Nick said:
Personally, I would say that it is rather the lack of reliable contradictory evidence that carries more weight. This regardless, it seems to me that a theory can still be simply true. It can be that the principle of natural selection is simply true. We cannot ultimately validate it, to the nth degree, but this does not mean that actually it hasn't dictated the progress of life upon this planet since organisms began forming.
Well, this appears to boil down to semantics now. I’m also pretty sure evolution is a fact and that natural selection, in one form or another, has indeed dictated the progress of life. Nevertheless, the implications aren’t that easy to distinguish because, if we are to understand how natural selection works, we must necessarily move beyond simply uttering the words of it, and find a more detailed form of explanation.

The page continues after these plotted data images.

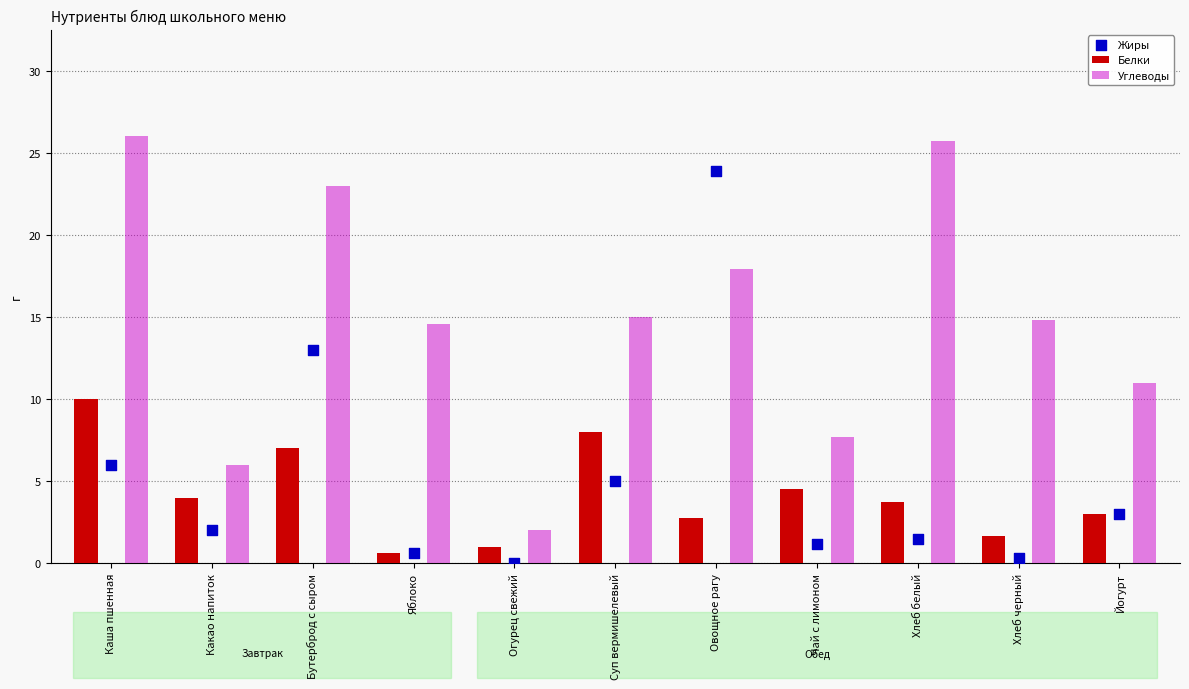

What is the total value across all series at Какао напиток?

12.0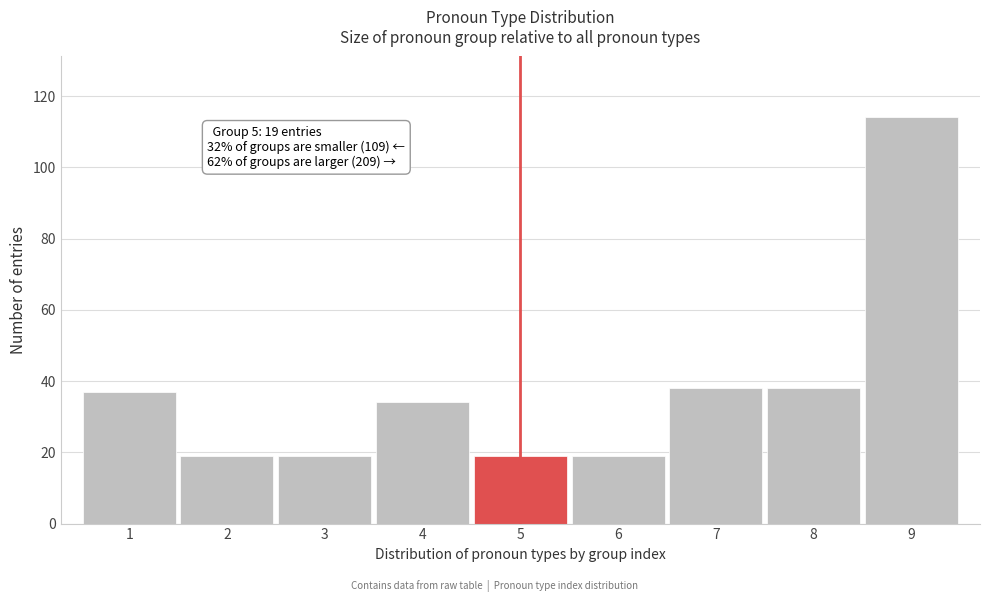

Reading left to right, what are all the values shown in this chart?

37	19	19	34	19	19	38	38	114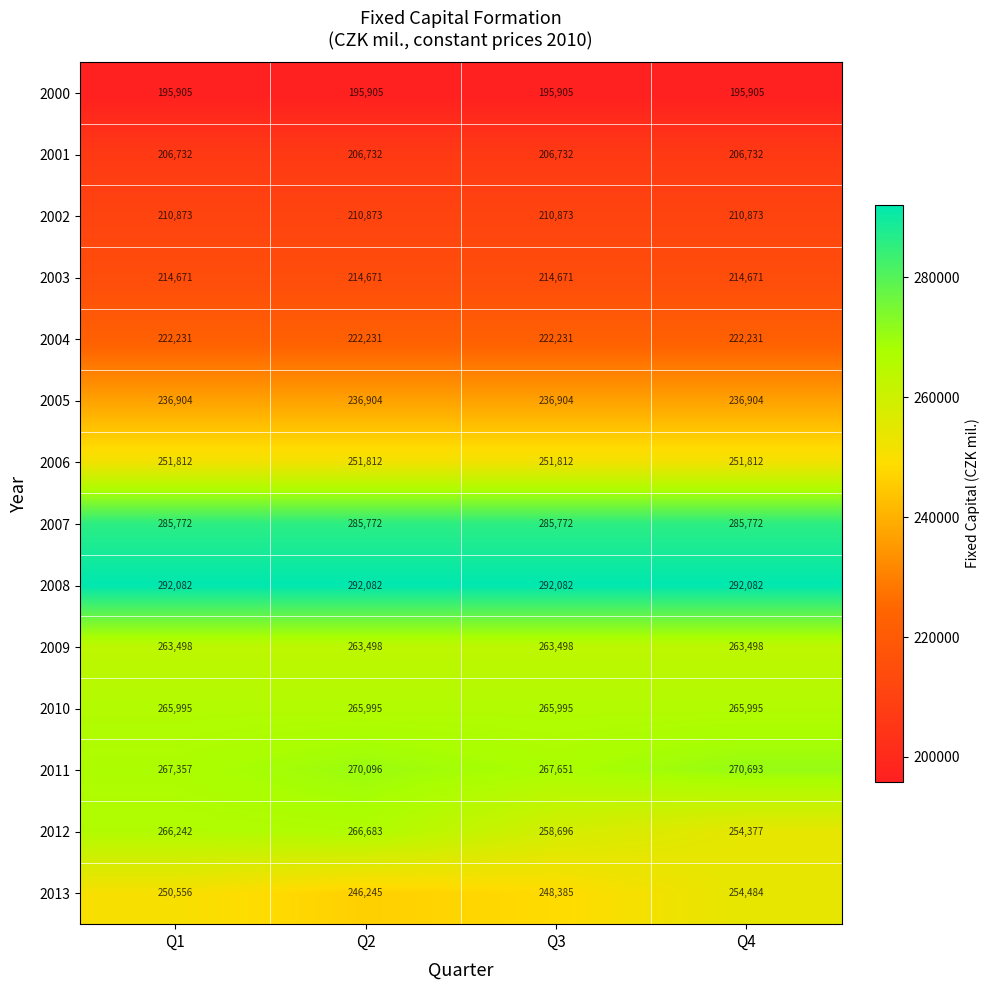

The value of 2003 at Q1 is 72489. True or false?

False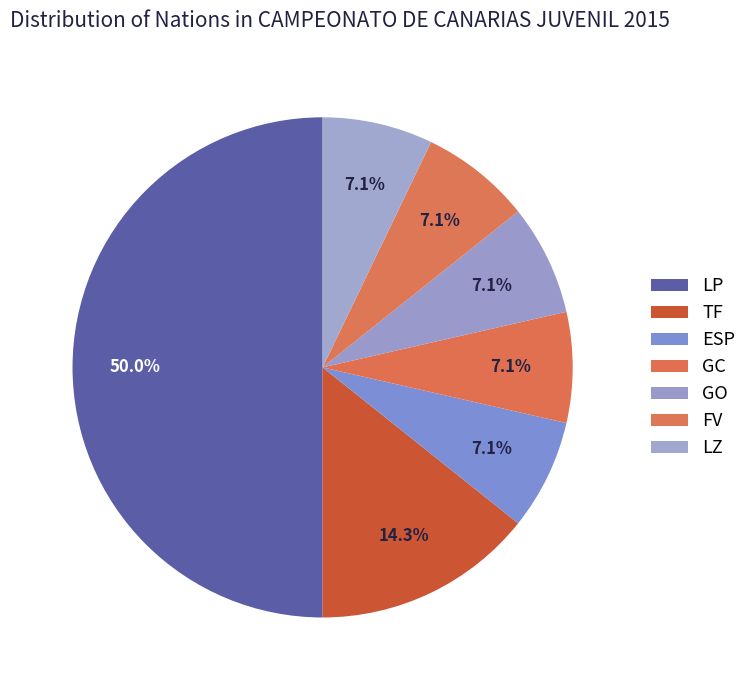

How many slices are in this pie chart?

7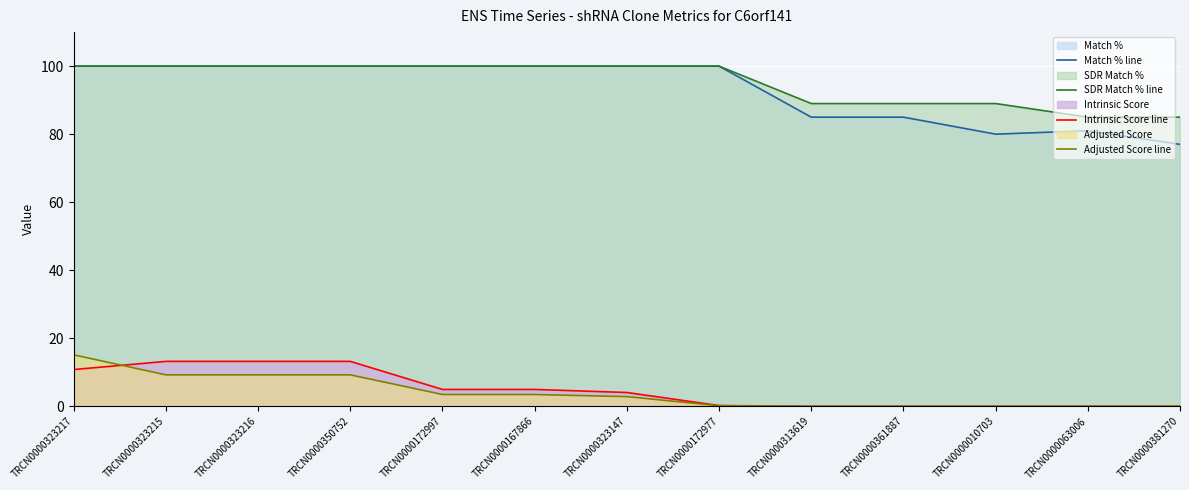

What is the total value across all series at TRCN0000313619?

174.0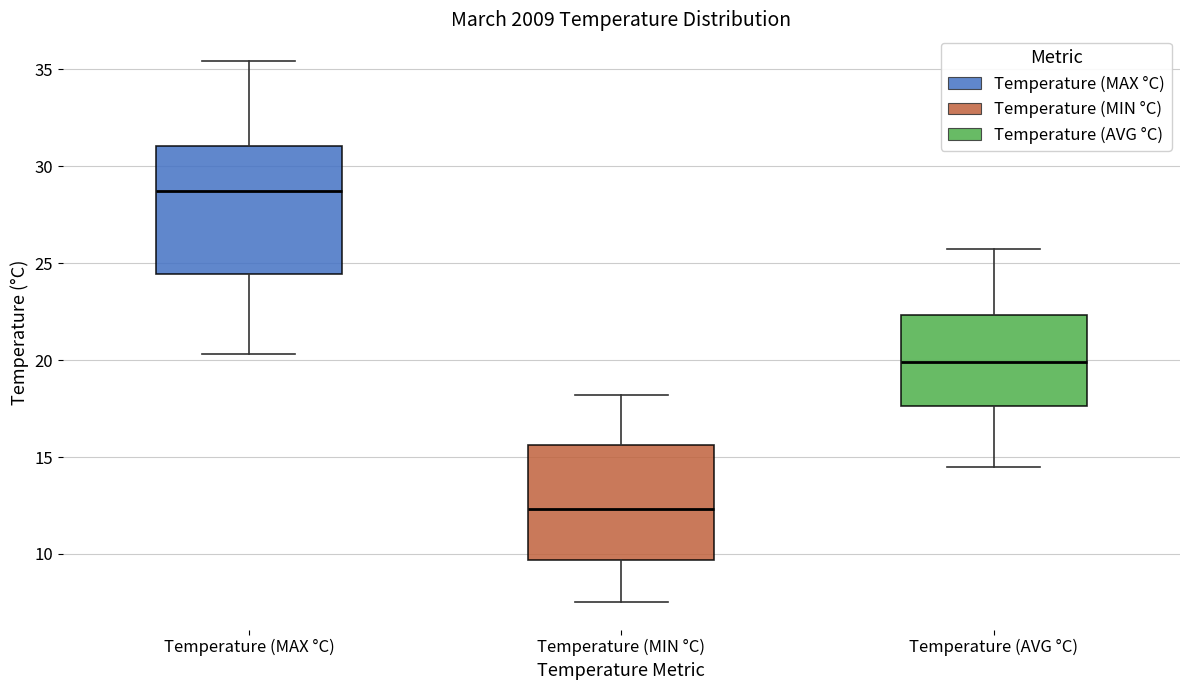

Where is the lower edge of the box for Temperature (MIN °C) on the y-axis? The values are not printed on the chart, so give them approximately, as read against the axis.

9.5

There still seems to be some variation among scientists on that particular point.
Hence, when you talk about a theory simply being true, regardless of evidence, it lacks the sort of meaning one would expect when you move on to discussing the implications of it. You seem to enclose natural selection into a sort of black box – natural selection is true whatever it is – which consequently drives the implications you make towards something without content.
Ultimately, what the theory of natural selection tries to portray simply
happens (regardless of how we portray the process); whether the theory can completely explain all that it happening, is somewhat unclear. Therefore,
the theory of natural selection must be validated through evidence, because it’s necessarily an epistemic question when its boundaries are stretched and implications are derived from it. In other words: You must know what you talk about, preferably in a more detailed form, before reliably assuming what those implications in effect are.
Thus, if the theory of natural selection undermines the value of objectivity...so what? Where precisely is the contradiction occurring? All that is happening is that one theory is potentially diminishing the value of one perspective. Natural selection is just a principle. It can take place regardless of whether humans can validate it or not. It needs humans to call it "natural selection" and to comprehend it, but it is otherwise not depending of humans to operate. The same cannot be said of objectivity.
The theory doesn’t undermine the value of objectivity because it’s built on objective evidence, and that is what keeps the theory afloat. It however undermines other theories because it has good evidence to back it up, whereas rival theories don’t. The only thing that could undermine the current theory of natural selection would, again, come through objective evidence. Hence yet again, reliable evidence seems to have the last word when talking
theory here. It’s the nature of evidence that decides if a theory is to be rejected all together or merely modified, and how.
What you seem to denote to, is the totality of process-X, which a theory tries to encapsulate by giving it a name and a definition, but where it’s still unclear if all the details are accounted for. But even here it seems somewhat doubtful if the implications you seem to postulate are the correct ones, because you venture into vague normative territory. So,
process-X undermines the value of objectivity in regards to what?